Intro
promptfoo
is a CLI and library for evaluating LLM output quality.
With promptfoo, you can:
- Systematically test prompts, models, and RAGs with predefined test cases
- Evaluate quality and catch regressions by comparing LLM outputs side-by-side
- Speed up evaluations with caching and concurrent tests
- Score outputs automatically by defining expectations
- Use as a CLI, or integrate into your workflow as a library
- Use OpenAI, Anthropic, Azure, Google, HuggingFace, open-source models like Llama, or integrate custom API providers for any LLM API
The goal: test-driven LLM development, not trial-and-error.
promptfoo produces matrix views that let you quickly evaluate outputs across many prompts.
Here's an example of a side-by-side comparison of multiple prompts and inputs:
It works on the command line too.
Why choose promptfoo?
There are many different ways to evaluate prompts. Here are some reasons to consider promptfoo:
- Battle-tested: promptfoo was built to eval & improve LLM apps serving over 10 million users in production. Our tooling is flexible and can be adapted to many setups.
- Simple, declarative test cases: Define your evals without writing code or working with heavy notebooks.
- Language agnostic: Use Python, Javascript, or whatever else you're working in.
- Share & collaborate: Built-in share functionality & web viewer for working with teammates.

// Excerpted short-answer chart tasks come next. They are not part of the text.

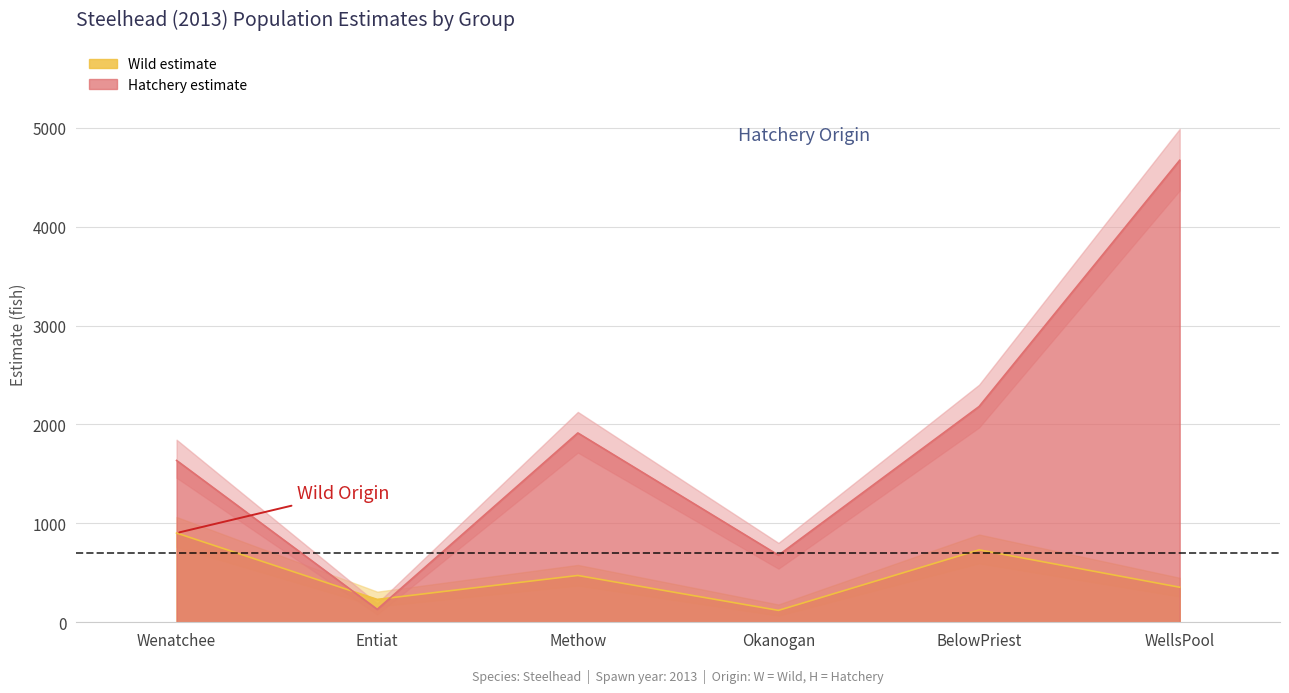

What is the maximum value for Wild lowerCI?

760.5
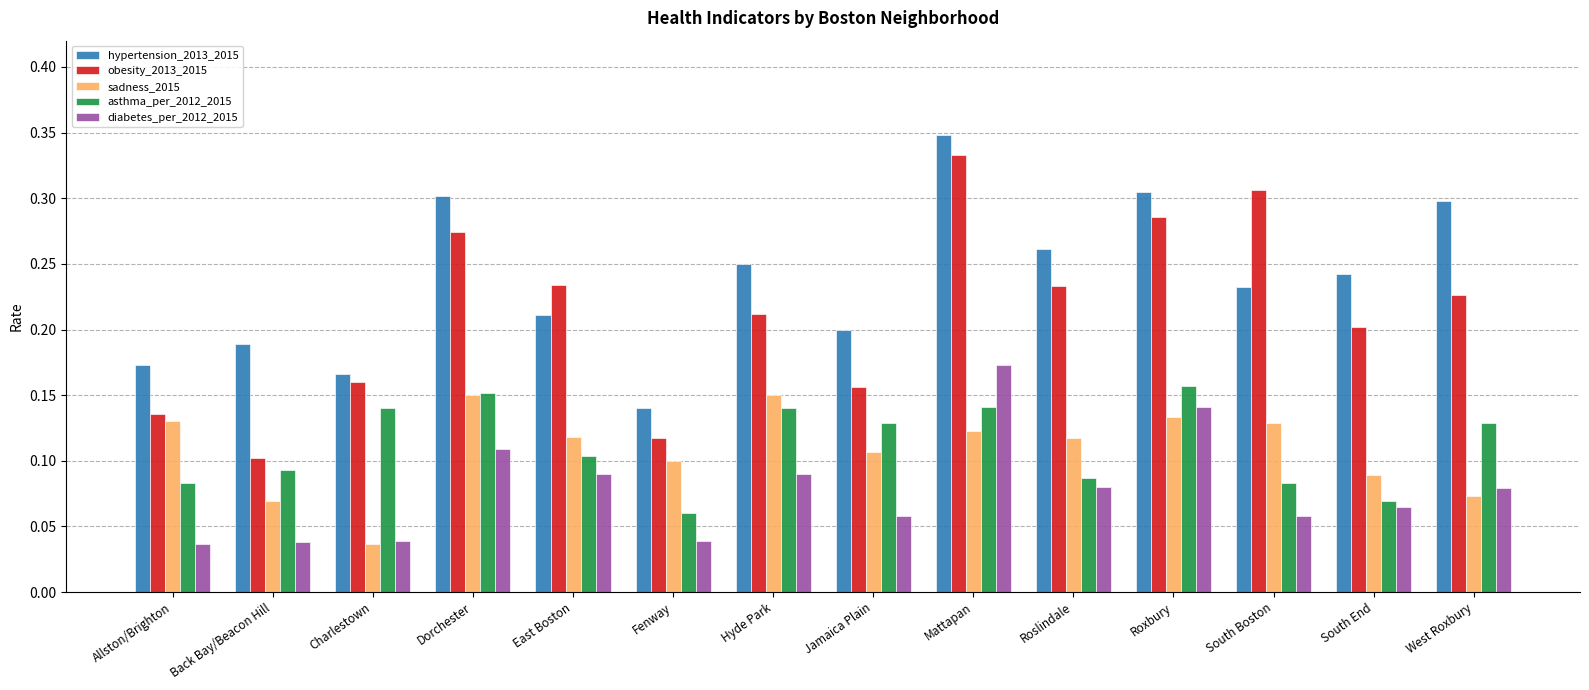

Which series has the largest range (max minus min)?

obesity_2013_2015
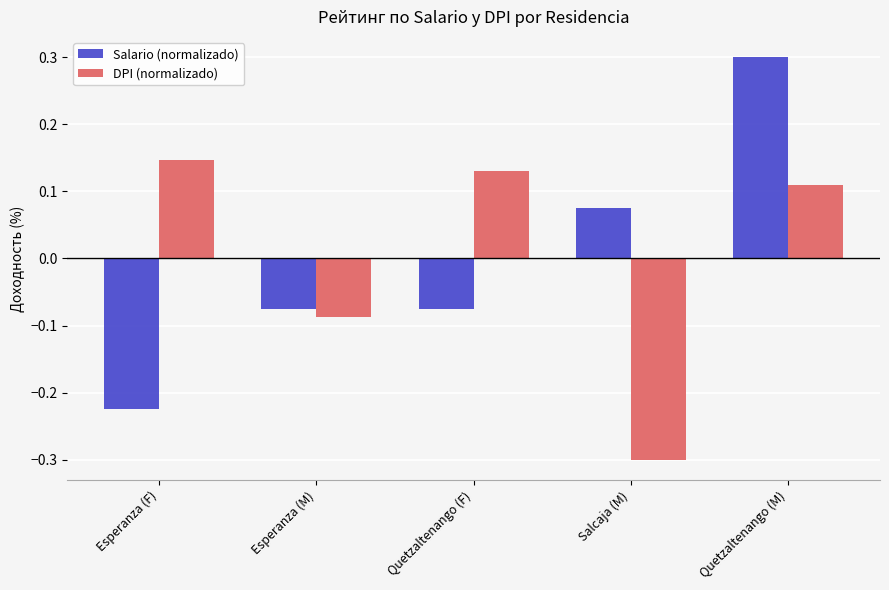

At which label does DPI (normalizado) reach its peak?

Esperanza (F)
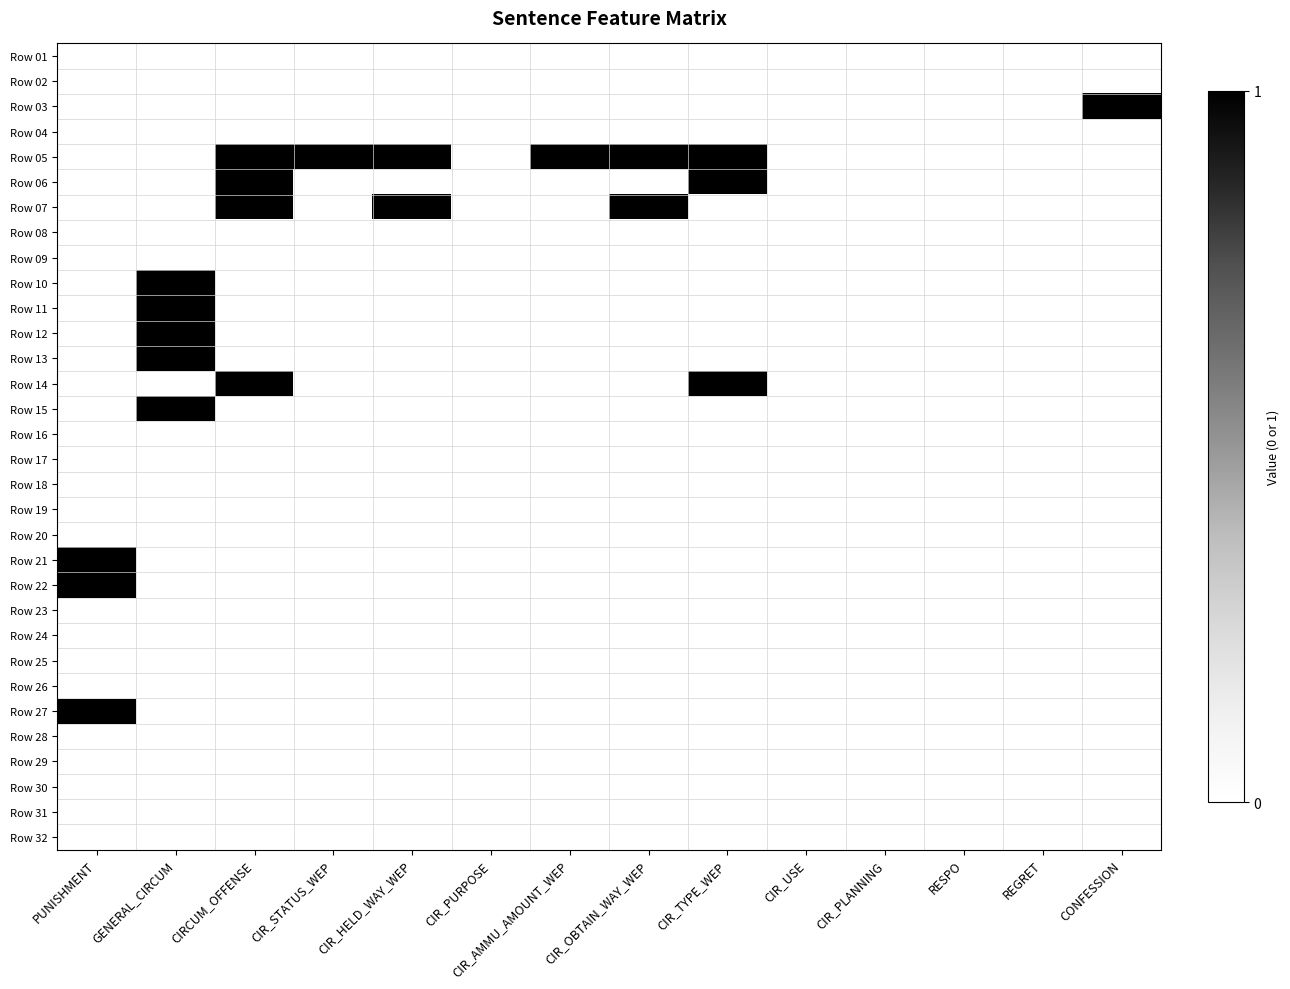

At which category is the sum across all series the highest?

GENERAL_CIRCUM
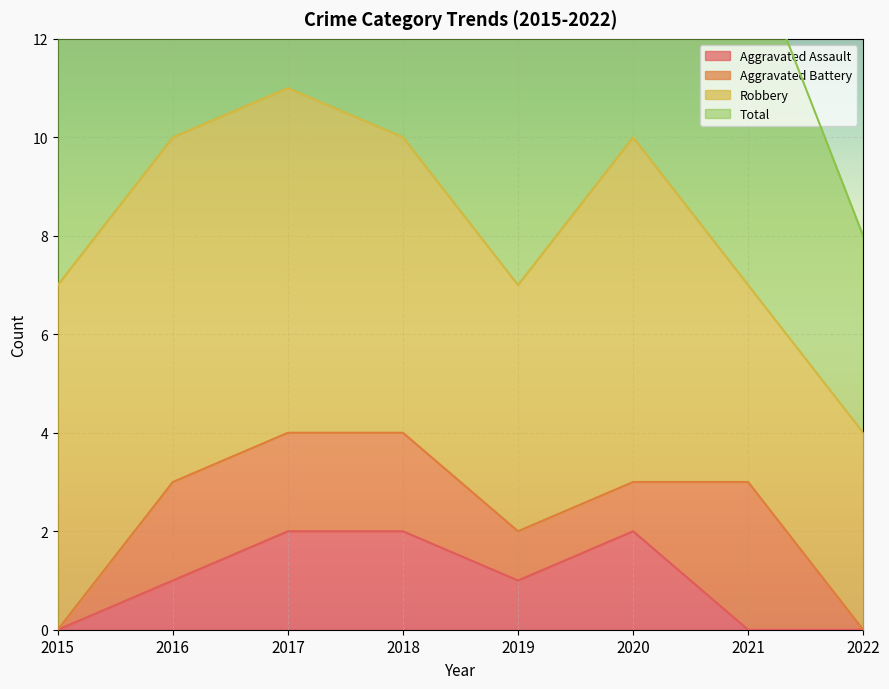

Is the value of Aggravated Assault at 2019 greater than the value of Total at 2015?

No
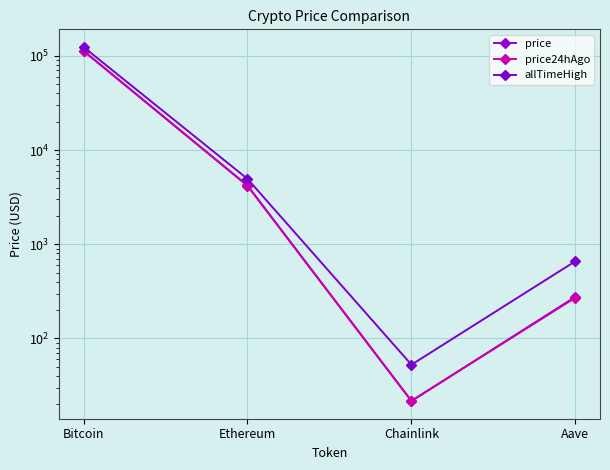

Which series has the largest total across all categories?

allTimeHigh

- Open-source: LLM evals are a commodity and should be served by 100% open-source projects with no strings attached.
- Privacy: This software runs completely locally. Your evals run on your machine and talk directly with the LLM.
Workflow and philosophy
Test-driven prompt engineering is much more effective than trial-and-error.
Serious LLM development requires a systematic approach to prompt engineering. Promptfoo streamlines the process of evaluating and improving language model performance.
- Define test cases: Identify core use cases and failure modes. Prepare a set of prompts and test cases that represent these scenarios.
- Configure evaluation: Set up your evaluation by specifying prompts, test cases, and API providers.
- Run evaluation: Use the command-line tool or library to execute the evaluation and record model outputs for each prompt.
- Analyze results: Set up automatic requirements, or review results in a structured format/web UI. Use these results to select the best model and prompt for your use case.
As you gather more examples and user feedback, continue to expand your test cases.